Russian colonial policies in the early nineteenth century resulted in forced resettlements, notably to the Commander Islands (Bering and Medny) and the Pribilof Islands, where many Aleuts were employed in fur-seal hunting.
History
Russian Contact and Orthodox Christianity
Russian promyshlenniki (fur traders) reached the Aleutians in the mid-eighteenth century. During this period many Aleuts adopted Russian Orthodoxy, which remains a major religious tradition among Alaska Natives. Saint Peter the Aleut is remembered as one of the earliest Christian martyrs in North America.
However, Russian colonial rule was harsh. Traders routinely took hostages—often women and children—to force Aleut men to hunt sea otters and foxes. Aleut resistance arose periodically; one recorded revolt occurred on Amchitka in 1784, triggered by exploitative trading practices. Accounts from Japanese castaways later described escalating tensions as otter populations declined and Russian compensation dwindled. Violence culminated in the murder of Aleut leaders and the relocation of island communities.
San Nicolas Island Conflict (California)
In 1814 the Russian–American Company dispatched the ship Il’mena with Aleut hunters to San Nicolas Island off the California coast. Conflict with the Indigenous Nicoleño population led to the killing of an Aleut hunter and a retaliatory massacre of Nicoleño people by the Aleuts; precise numbers remain unknown. The Nicoleño were removed from the island in 1835, except for one woman—later called Juana Maria, the “Lone Woman of San Nicolas”—who was found in 1853. She may have been the last surviving member of her people.
World War II and Internment
During the Second World War, Japanese forces invaded the western Aleutians, occupying Attu and Kiska in 1942. Aleut residents of Attu were transported to Hokkaido as prisoners of war, where many died from illness and malnutrition.
Fearing further invasion, the U.S. government forcibly evacuated Aleuts from dozens of communities across the Aleutians and Pribilofs, relocating them to poorly prepared internment camps in southeast Alaska. Overcrowding, inadequate food and limited medical care resulted in high mortality from influenza, measles and other diseases. Approximately 75 Unangan people died in U.S. custody; 22 died in Japanese captivity.
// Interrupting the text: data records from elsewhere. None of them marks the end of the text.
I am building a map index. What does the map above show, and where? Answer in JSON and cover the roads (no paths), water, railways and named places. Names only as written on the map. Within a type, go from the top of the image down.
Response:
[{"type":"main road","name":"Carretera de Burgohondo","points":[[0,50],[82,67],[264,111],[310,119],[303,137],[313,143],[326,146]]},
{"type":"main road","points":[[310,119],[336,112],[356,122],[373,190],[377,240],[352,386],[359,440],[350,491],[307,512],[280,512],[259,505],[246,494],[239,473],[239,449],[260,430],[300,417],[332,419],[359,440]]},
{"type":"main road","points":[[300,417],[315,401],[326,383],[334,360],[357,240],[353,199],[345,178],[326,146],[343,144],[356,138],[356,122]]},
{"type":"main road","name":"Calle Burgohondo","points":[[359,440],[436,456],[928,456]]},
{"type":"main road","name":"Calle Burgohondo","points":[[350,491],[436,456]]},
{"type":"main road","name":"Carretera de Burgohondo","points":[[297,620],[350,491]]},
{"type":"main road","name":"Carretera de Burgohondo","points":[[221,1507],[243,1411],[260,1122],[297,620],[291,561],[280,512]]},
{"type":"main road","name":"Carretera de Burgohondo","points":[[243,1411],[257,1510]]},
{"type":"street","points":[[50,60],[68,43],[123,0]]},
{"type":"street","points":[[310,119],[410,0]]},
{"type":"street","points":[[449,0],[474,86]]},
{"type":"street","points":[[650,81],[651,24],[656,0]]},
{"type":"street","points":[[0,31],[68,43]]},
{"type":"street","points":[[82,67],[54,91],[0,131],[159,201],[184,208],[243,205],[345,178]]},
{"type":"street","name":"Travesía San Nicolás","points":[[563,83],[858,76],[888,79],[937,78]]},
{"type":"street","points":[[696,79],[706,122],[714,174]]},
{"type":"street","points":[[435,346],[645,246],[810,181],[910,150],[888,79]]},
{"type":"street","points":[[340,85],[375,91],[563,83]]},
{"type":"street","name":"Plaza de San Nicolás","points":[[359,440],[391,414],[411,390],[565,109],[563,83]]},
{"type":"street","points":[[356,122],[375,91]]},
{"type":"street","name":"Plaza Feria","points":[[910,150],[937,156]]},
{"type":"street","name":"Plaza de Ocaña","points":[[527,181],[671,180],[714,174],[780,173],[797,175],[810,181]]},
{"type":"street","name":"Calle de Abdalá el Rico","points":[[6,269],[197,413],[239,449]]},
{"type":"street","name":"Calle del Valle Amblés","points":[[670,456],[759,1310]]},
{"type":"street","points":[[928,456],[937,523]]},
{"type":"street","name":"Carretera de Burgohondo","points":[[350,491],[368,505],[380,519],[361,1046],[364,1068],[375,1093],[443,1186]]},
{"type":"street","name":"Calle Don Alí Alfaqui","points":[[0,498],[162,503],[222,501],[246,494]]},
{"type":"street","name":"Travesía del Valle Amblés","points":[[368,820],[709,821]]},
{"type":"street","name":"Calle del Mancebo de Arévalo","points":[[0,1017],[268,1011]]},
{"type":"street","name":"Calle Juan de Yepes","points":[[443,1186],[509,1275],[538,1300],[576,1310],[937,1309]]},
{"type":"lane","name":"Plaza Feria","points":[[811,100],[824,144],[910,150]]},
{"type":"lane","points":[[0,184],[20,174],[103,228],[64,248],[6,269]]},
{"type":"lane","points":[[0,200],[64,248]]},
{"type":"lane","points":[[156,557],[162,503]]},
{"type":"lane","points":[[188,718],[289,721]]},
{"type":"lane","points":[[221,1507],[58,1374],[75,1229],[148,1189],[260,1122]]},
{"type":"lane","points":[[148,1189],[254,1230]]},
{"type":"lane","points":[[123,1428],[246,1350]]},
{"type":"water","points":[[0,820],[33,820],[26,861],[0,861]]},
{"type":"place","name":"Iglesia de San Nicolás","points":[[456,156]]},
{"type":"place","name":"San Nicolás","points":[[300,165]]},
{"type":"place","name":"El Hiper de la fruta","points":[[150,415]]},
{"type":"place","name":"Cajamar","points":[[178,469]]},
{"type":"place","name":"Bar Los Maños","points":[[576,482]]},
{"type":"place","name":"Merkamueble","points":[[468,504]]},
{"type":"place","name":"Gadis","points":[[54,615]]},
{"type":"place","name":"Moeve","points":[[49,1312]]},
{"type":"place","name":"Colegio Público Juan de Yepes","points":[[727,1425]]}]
In 1988 the Aleut Restitution Act sought to compensate survivors, and in 2017 the U.S. government issued a formal apology for the internments and their lasting impact.
The U.S. military’s Aleutian Islands Campaign (1942–1943) ultimately recaptured Attu and Kiska but brought profound disruption to Unangan communities.
Culture and Heritage
Aleut culture traditionally centred on maritime hunting—especially seals, sea lions and whales—fishing, and the crafting of elaborate skin-covered kayaks known as iqyax̂. Unangan craftsmanship in basketry, carving and clothing is highly developed, reflecting millennia of adaptation to a cold maritime environment.
Russian influence, particularly through Orthodoxy, intermarriage and language contact, has shaped modern Aleut identity. Today Aleut communities maintain cultural revitalisation programmes, language preservation efforts and heritage events to sustain Unangax̂ traditions.